Artist Ross Wilson at the unveiling of a mural of St Patrick in the Village area of south Belfast. Picture by Hugh Russell

A DISTINCTIVE mural of St Patrick was unveiled in south Belfast yesterday.

The striking three-part artwork was commissioned as part of a project to replace loyalist murals.

The artwork in the predominantly loyalist Village area includes information about the life of Ireland's patron saint. It also explains the symbolism of the Red Hand of Ulster.

A third pop art-style panel shows interpretations of the young St Patrick as seen through the eyes of pupils at Donegall Road Primary School.

The artwork was created by Co Antrim artist Ross Wilson, who has made eye-catching sculptures including the C S Lewis centenary sculpture at Holywood Arches in east Belfast.
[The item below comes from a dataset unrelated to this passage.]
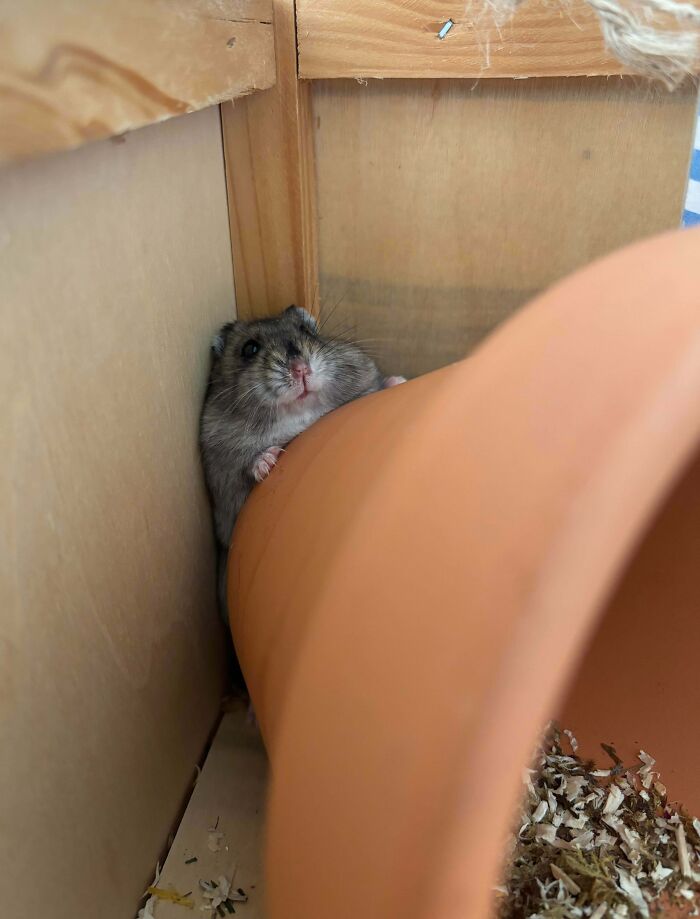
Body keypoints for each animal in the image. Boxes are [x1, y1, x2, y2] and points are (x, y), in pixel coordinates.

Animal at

First Minister Arlene Foster unveiled the new mural.

"This work illustrates clearly how there is more that brings us together as a society than divides us and is an excellent example of how Northern Ireland can promote our shared history together," she said.

"Northern Ireland, as a whole, has unique and long-established links with St Patrick and the Christian heritage which stems from his life as a missionary here."

Greater Village Regeneration Trust and Action for Community Transformation (ACT) were behind the mural, supported by the Housing Executive.

Angela Johnston, of the Greater Village Regeneration Trust, said Protestant communities had not traditionally seen St Patrick as part of their culture or history.

"We worked alongside South Belfast ACT so that we could convey the message that St Patrick is for everyone," she said.

"We all feel that Irish history is also our history and we should be celebrating it every bit as much as our neighbouring nationalist communities."